The story begins with a group of ten strangers summoned to an island off the English coast, at the request of ‘Mr Owen’ and his wife. The hosts are mysteriously absent, but have provided written instructions, once everyone is assembled, to listen to a gramophone record, which accuses every character in turn of terrible crimes. There’s no phone, nor a boat to carry them back to the mainland, leaving the party understandably on edge.

Before the play begins, the audience is greeted with the glare of a predator: a huge bear skin rug, lit by an eerie glow, placed in the middle of an otherwise innocuous sitting room. Perhaps this adds to the unease of the characters, who begin to suspect that they are being watched. After finding a sinister nursery rhyme hung on the wall of each bedroom, matching the dining table’s centrepiece of ten glass soldiers, things begin to get decidedly spooky.

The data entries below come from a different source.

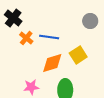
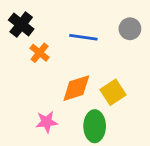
blue line: (49, 37) -> (83, 37), moved
yellow square: (78, 55) -> (113, 92), moved

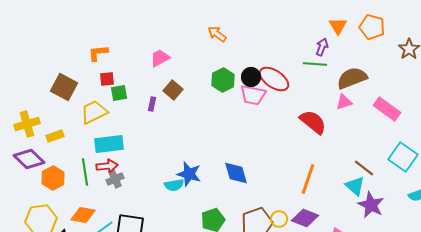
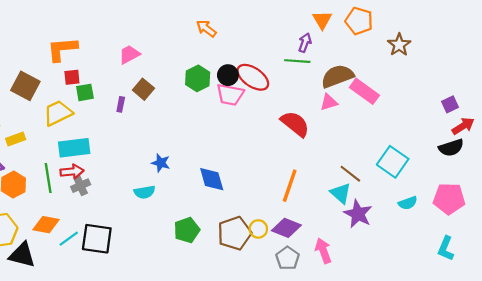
orange arrow: (217, 34) -> (206, 29), moved
orange L-shape: (98, 53) -> (62, 49), size x1.4
pink rectangle: (387, 109) -> (364, 91), moved
blue star: (189, 174) -> (161, 163), moved, size x0.7

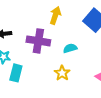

Agatha Christie adapted the novel herself in 1943, but even for audience members who have seen her version, there might be a few darker twists and turns - this adaptation more closely follows the plot of the book. The staging works nicely, with a gauze curtain that obscures figures from view. The sound and lighting conjure up the nearby ocean, reinforcing the idea that the characters have no means of escape.

The company works together seamlessly, sowing confusion and doubt for the audience. Joseph Beattie (playing Philip Lombard) and Jeffery Kissoon (General MacKenzie) are both ex-military men who are thinly suppressing guilt from their service days. Bob Barrett’s Doctor Armstrong is a bag of nerves, contrasting with the unflappable Judge Wargrave, played by David Yelland.

All the characters have something to hide, and deftly reveal nasty aspects of their personality in moments of high tension - even Vera Claythorne (played by Sophie Walter), who at first appears to be the only steady personality in the pack. The theatrically righteous Emily Brent (Katy Stephens), brash Anthony Marston (Oliver Clayton) and heavy-handed William Blore (Andrew Lancel) all provide moments of comedy, which lightens the stormy mood.

The plot is well-regarded for a reason. And Then There Were None is a must for fans of a good whodunnit - especially those who have not yet encountered the Queen of Crime’s best-seller.

Four Stars

Reviewed by Jessica Clixby at The Alexandra, Birmingham on Tuesday 5 March. And Then There Were None continues to show at the venue until Saturday 9 March.